:: EXERCISE DATA

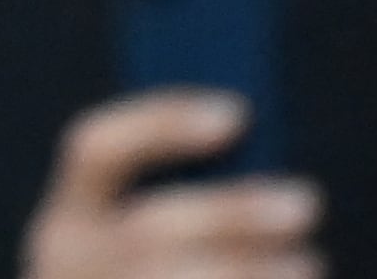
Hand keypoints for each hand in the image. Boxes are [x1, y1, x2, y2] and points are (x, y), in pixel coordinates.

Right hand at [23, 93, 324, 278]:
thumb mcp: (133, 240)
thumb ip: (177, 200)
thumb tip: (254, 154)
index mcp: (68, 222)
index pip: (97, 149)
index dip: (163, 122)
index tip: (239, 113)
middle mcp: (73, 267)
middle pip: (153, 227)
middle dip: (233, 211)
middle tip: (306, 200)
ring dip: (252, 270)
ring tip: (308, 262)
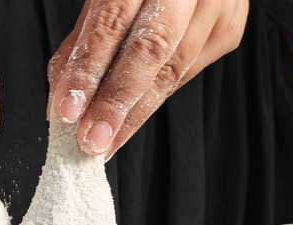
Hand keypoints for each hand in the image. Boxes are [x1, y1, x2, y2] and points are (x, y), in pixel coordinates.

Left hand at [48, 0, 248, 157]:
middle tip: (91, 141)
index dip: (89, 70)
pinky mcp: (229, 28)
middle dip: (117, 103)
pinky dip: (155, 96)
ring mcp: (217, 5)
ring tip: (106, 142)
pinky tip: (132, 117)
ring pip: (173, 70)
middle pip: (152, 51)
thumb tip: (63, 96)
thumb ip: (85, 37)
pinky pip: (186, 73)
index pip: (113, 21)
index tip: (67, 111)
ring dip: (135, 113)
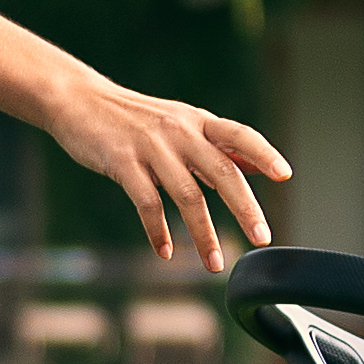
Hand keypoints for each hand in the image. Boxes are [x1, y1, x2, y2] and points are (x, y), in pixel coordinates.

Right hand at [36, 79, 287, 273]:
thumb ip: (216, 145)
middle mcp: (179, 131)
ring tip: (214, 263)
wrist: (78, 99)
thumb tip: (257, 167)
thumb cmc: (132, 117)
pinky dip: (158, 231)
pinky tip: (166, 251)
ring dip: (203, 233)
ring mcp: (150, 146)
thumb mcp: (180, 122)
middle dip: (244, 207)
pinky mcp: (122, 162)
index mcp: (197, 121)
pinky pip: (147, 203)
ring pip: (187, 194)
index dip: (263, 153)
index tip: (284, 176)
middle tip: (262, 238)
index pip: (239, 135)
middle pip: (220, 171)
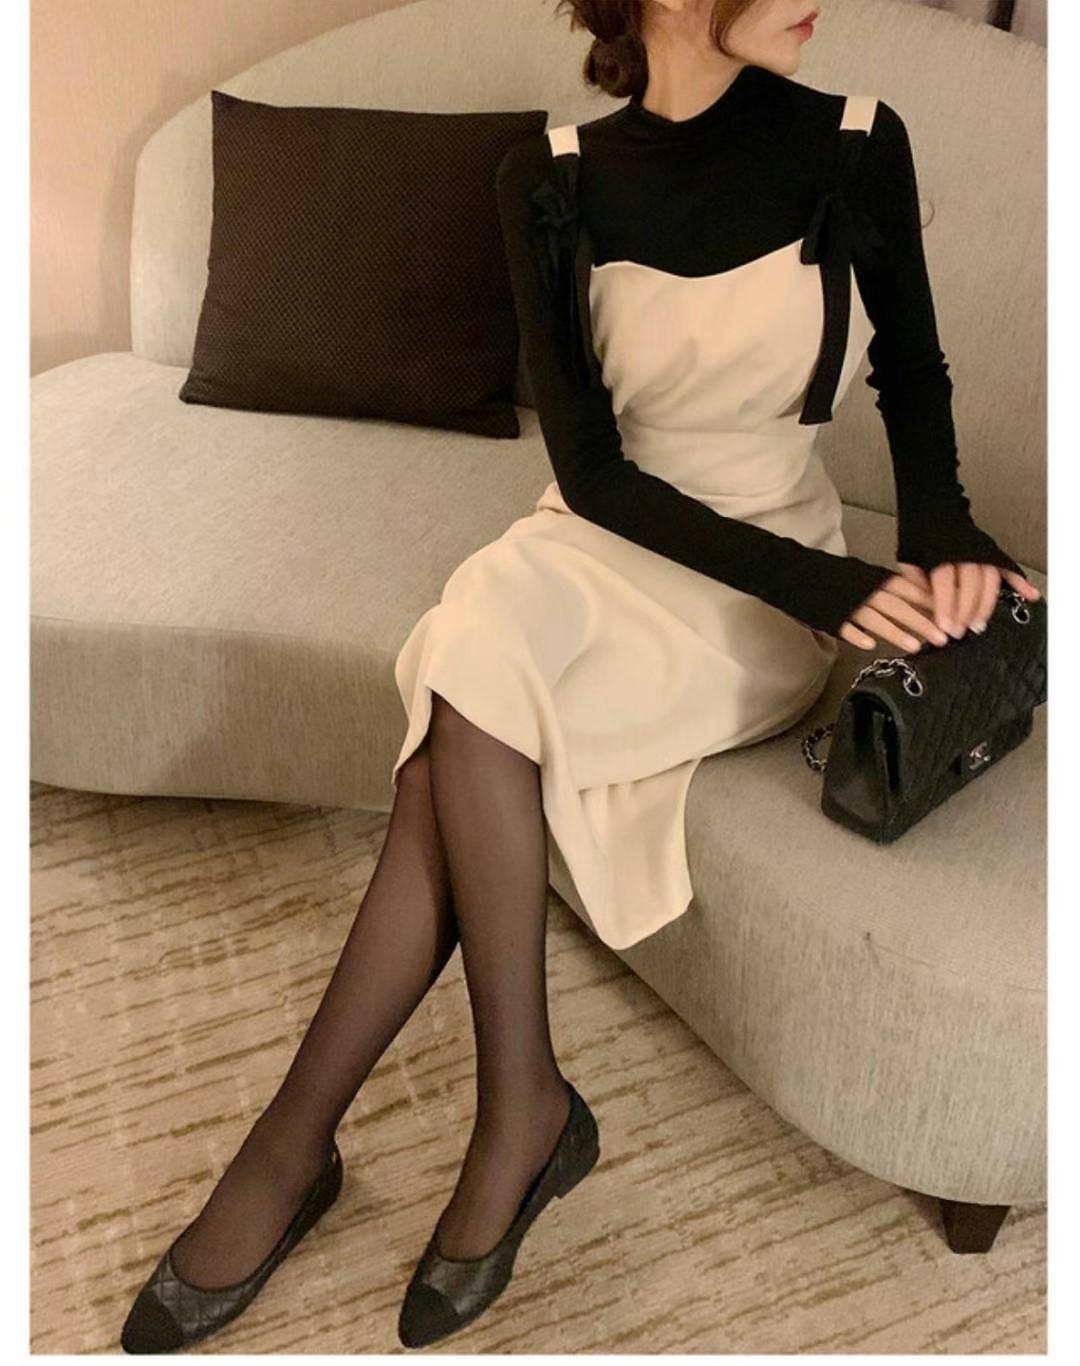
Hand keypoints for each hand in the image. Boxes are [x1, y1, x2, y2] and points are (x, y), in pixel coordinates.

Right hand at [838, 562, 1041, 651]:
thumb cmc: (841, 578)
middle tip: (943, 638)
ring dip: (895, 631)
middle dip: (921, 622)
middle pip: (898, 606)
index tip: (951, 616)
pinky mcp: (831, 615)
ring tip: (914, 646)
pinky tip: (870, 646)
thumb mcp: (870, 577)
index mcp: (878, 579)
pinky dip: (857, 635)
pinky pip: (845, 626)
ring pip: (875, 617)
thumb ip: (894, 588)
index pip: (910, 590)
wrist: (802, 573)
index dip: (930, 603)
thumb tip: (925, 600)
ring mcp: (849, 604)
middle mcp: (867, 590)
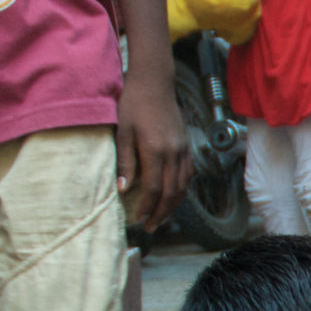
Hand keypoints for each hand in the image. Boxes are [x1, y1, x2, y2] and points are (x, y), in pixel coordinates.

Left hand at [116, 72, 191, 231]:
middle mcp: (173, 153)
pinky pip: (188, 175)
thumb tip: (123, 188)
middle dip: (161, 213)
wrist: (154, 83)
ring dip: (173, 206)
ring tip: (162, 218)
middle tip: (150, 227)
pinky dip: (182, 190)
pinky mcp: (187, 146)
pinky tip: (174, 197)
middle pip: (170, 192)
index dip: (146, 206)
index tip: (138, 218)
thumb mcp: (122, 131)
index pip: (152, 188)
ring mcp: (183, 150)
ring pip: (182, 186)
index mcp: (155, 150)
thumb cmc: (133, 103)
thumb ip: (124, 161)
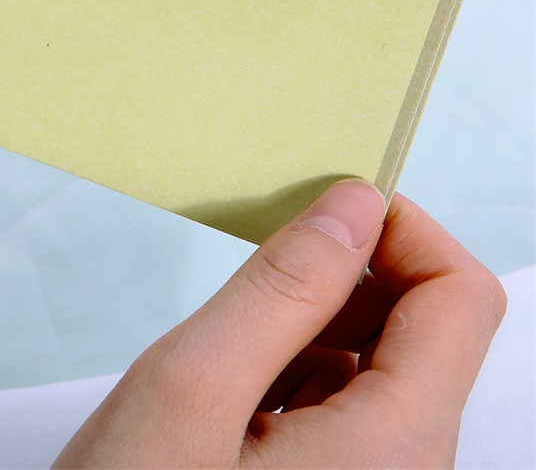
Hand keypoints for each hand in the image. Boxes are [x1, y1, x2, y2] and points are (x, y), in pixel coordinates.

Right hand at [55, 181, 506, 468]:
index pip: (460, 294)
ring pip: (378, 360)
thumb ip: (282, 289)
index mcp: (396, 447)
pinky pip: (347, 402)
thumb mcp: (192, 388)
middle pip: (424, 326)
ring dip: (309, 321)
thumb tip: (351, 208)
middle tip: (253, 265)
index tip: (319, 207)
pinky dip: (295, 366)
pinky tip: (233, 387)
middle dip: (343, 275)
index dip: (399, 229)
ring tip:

::::

- TASK
Every last line above must be reproduced as written, and no pictures belong in the copy.

- RESULT
Hand keypoints for each hand in the image. Boxes are [x1, y1, x2, y2] and points are (x, y), in pixel coordinates.

Right hand at [23, 93, 324, 278]:
thumb mcp: (133, 240)
thumb ip: (177, 200)
thumb tip: (254, 154)
index mcp: (68, 222)
index pip: (97, 149)
index dip: (163, 122)
index tip: (239, 113)
middle mcp: (73, 267)
middle pip: (153, 227)
middle dip: (233, 211)
middle tip: (306, 200)
ring dip: (252, 270)
ring tip: (308, 262)
Hand keypoints for each hand in the image. Boxes are [x1, y1, x2, y2] and points are (x, y), in pixel coordinates.

Left hand at [48, 0, 248, 157]:
middle tip: (91, 141)
index dip: (89, 70)
pinky mcp: (229, 28)
middle dip: (117, 103)
pinky dip: (155, 96)
ring mcp: (217, 5)
ring tip: (106, 142)
pinky tip: (132, 117)
ring pip: (173, 70)
middle pip: (152, 51)
thumb tip: (63, 96)
thumb ip: (85, 37)
pinky pip: (186, 73)
index pip: (113, 21)
index tip: (67, 111)
ring dip: (135, 113)
Hand keypoints for each hand in the image. Boxes are [x1, y1, x2, y2] and points are (x, y), in pixel coordinates.

Right hand at [36, 79, 287, 273]:
thumb ip: (216, 145)
middle mcp: (179, 131)
ring tip: (214, 263)
wrist: (78, 99)
thumb tip: (257, 167)
thumb cmc: (132, 117)
pinky dip: (158, 231)
pinky tip: (166, 251)
ring dip: (203, 233)
ring mcp: (150, 146)
thumb mcp: (180, 122)
middle dip: (244, 207)
pinky mcp: (122, 162)
index mcp: (197, 121)
pinky pip: (147, 203)
ring pip: (187, 194)
index dip: (263, 153)
index tip: (284, 176)
middle tip: (262, 238)
index pip: (239, 135)
middle pip: (220, 171)
Hand keypoints for each hand in the image. Boxes are [x1, y1, x2, y2] and points are (x, y), in pixel coordinates.

Right hand at [838, 562, 1041, 651]:
thumb cmc: (841, 578)
middle tip: (943, 638)
ring dip: (895, 631)
middle dip: (921, 622)
middle pip: (898, 606)
index tip: (951, 616)
pinky mcp: (831, 615)
ring tip: (914, 646)
pinky tip: (870, 646)
thumb mcp: (870, 577)
index mcp: (878, 579)
pinky dip: (857, 635)
pinky pip: (845, 626)
ring pip: (875, 617)
thumb ip: (894, 588)
index pip: (910, 590)
wrist: (802, 573)
index dip: (930, 603)
thumb tip: (925, 600)
ring mcp: (849, 604)
middle mcp: (867, 590)
Hand keypoints for each hand in the image. Boxes are [x1, y1, x2, y2] and points are (x, y), in pixel coordinates.

Left hand at [116, 72, 191, 231]:
middle mcp: (173, 153)
pinky pip: (188, 175)
thumb tip: (123, 188)
middle dip: (161, 213)
wrist: (154, 83)
ring dip: (173, 206)
ring tip: (162, 218)
middle tip: (150, 227)
pinky dip: (182, 190)
pinky mcp: (187, 146)
pinky tip: (174, 197)
middle pip: (170, 192)
index dip: (146, 206)
index tip: (138, 218)
thumb mcp: (122, 131)
index pip: (152, 188)
ring mcp: (183, 150)
ring pip: (182, 186)
index mcp: (155, 150)
thumb cmc: (133, 103)
thumb ip: (124, 161)
Hand keypoints for each hand in the image. Boxes are [x1, y1, x2, y2] and points are (x, y), in pixel coordinates.

Right hand at [55, 181, 506, 468]:
index pip: (460, 294)
ring pip: (378, 360)
thumb ip: (282, 289)
index mcp: (396, 447)
pinky pip: (347, 402)
thumb mcp: (192, 388)
middle pip: (424, 326)
ring dip: (309, 321)
thumb tip: (351, 208)
middle tip: (253, 265)
index tip: (319, 207)
pinky dip: (295, 366)
pinky tip: (233, 387)
middle dip: (343, 275)
index dip: (399, 229)
ring tip:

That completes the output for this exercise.